Diversity Analytics Case Studies
Case Study 1: Global Technology
A global technology company was struggling to increase the female population of their workforce. After three years, the gender split of their workforce composition remained unchanged.
Using the planning process presented in our diversity strategy planning guide and with the assistance of Numerical Insights LLC, this technology company set realistic goals and targets justified by the internal and external data available.
Within two years, they successfully met their goals by adhering to the clearly defined action plan and by communicating that plan to all Human Resource team members and internal hiring managers.
Case Study 2: Transparent Explanation of Gender Pay Gap
A Canadian technology company, with a presence in the United Kingdom, wanted to determine its “gender pay gap” as defined by the UK reporting mandate. Further, for the gap that existed, it wanted to provide its employees with full transparency of the results and drivers.
Numerical Insights LLC assessed the gender pay gap for this company’s largest workforce, the Canadian employee base.
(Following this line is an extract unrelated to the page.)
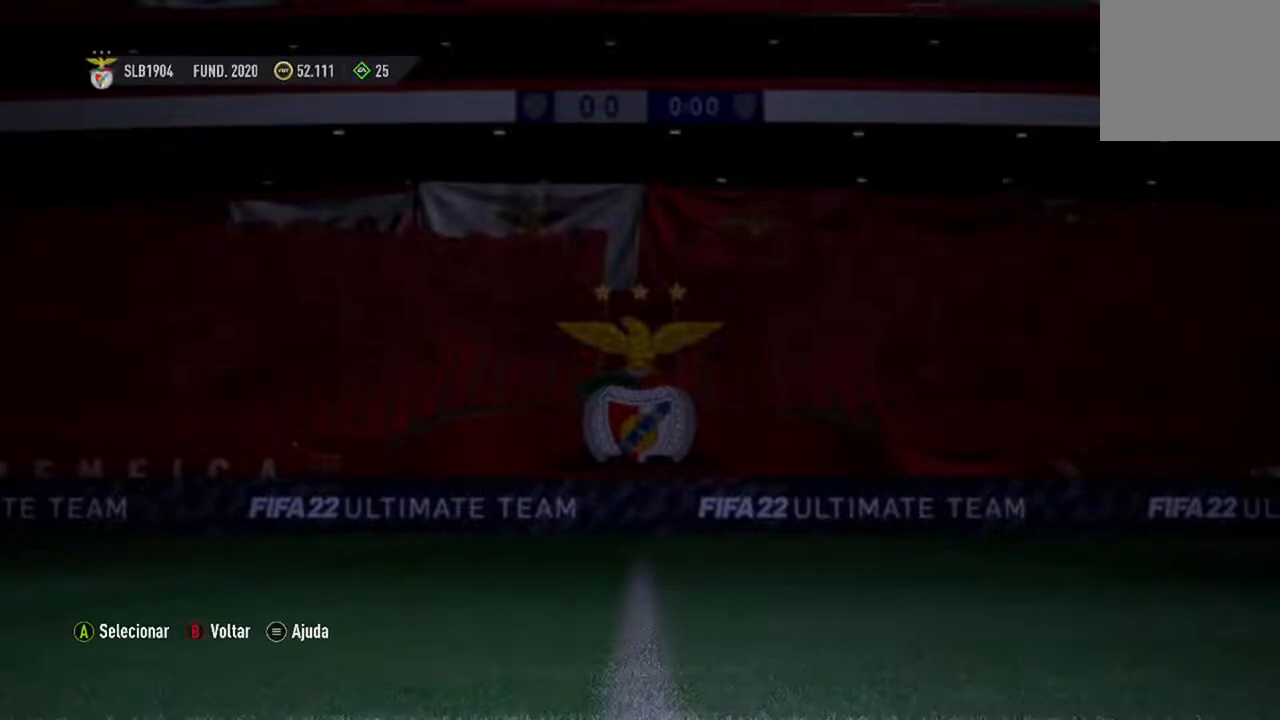
{"buttons": [], "left_stick": "center", "right_stick": "center", "events": []}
Statistical tests were conducted to determine the drivers of the pay gap in addition to testing the fairness of promotions, hiring and performance reviews.
The CEO of this technology company presented the results to all employees and made the results publicly available online in their Corporate Social Responsibility Report.
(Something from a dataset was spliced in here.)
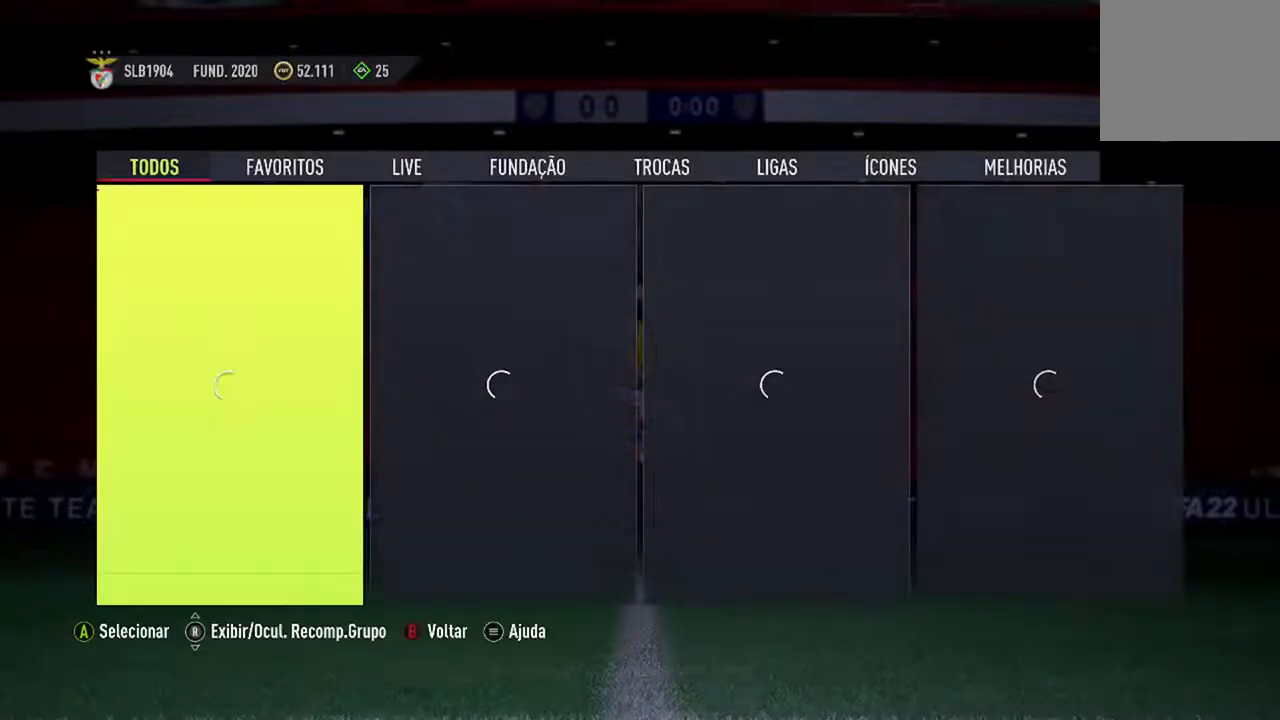
{"buttons": [], "left_stick": "center", "right_stick": "center", "events": []}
Analytics for a diverse talent pipeline
While many companies have good intentions when it comes to increasing diversity, most have struggled to make a difference over the past few years. The key to meeting your diversity targets is to understand the underlying patterns in your organization.
We use analytics to understand these patterns. We then educate you on where you can make the fastest difference in the composition of your workforce. We work with you to set realistic diversity goals and action plans.
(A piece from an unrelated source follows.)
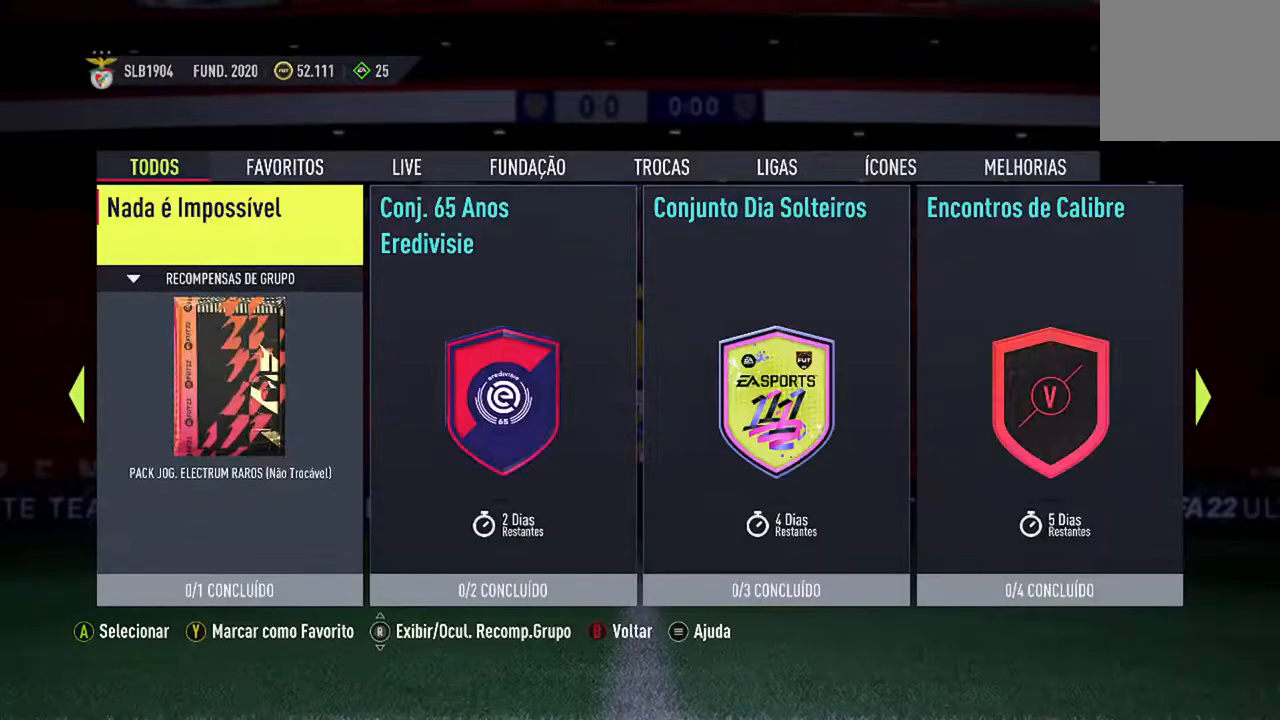
{"buttons": [], "left_stick": "center", "right_stick": "center", "events": [[200, "B", "down"], [433, "B", "up"]]}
The topic of diversity receives a large amount of attention. Much of that attention is a misunderstanding of how to interpret diversity data. The reporting of the gender pay gap is one of those misunderstandings.
We use statistical methods to test for fairness in the hiring process, promotions, performance reviews and salary bands. We also examine the differences in how different employee groups answer feedback surveys.
Use statistical data to mitigate potential legal action
Enhance the effectiveness of your diversity efforts
Monitor ongoing progress
Added challenges for STEM companies
STEM companies are under public attack for a lack of female employees. But sometimes, what appears to be a gender issue is being driven by something else. We’ve worked with several big-name clients to explain the real factors behind a perceived gender bias. Using statistical techniques, we can provide a robust analysis and create a fully-transparent report that you can release to your employees and the public.
Whether you work in Human Resources, a corporate legal function, supply chain, finance or operations, all functional areas should align their goals with the overall business strategy.
The same advice applies to those that lead diversity teams and initiatives.
What is the overall corporate goal for diversity?
How do HR and other functional areas contribute to the success of achieving that goal?
Who is accountable for the success of planned diversity action plans?
What are realistic timelines for completion of the planned initiatives?
Corporate Social Responsibility reports
Ms. Smith has helped clients tell the story of their gender pay gap reporting and Corporate Social Responsibility (CSR) reporting. By the nature of the formulas being reported, technology and STEM-based companies will have a substantial gap. At Numerical Insights, we use statistical processes to clearly explain why those gaps exist and in doing so, providing companies with the ability to be transparent with their employees on this topic.
Ms. Smith has also assisted companies with the calculations associated with adverse impact analysis. In large companies especially, the rapid change of needed skill sets sometimes makes a job role or area of the company redundant. We help companies conduct an impact analysis to determine whether any specific employee group will be adversely affected.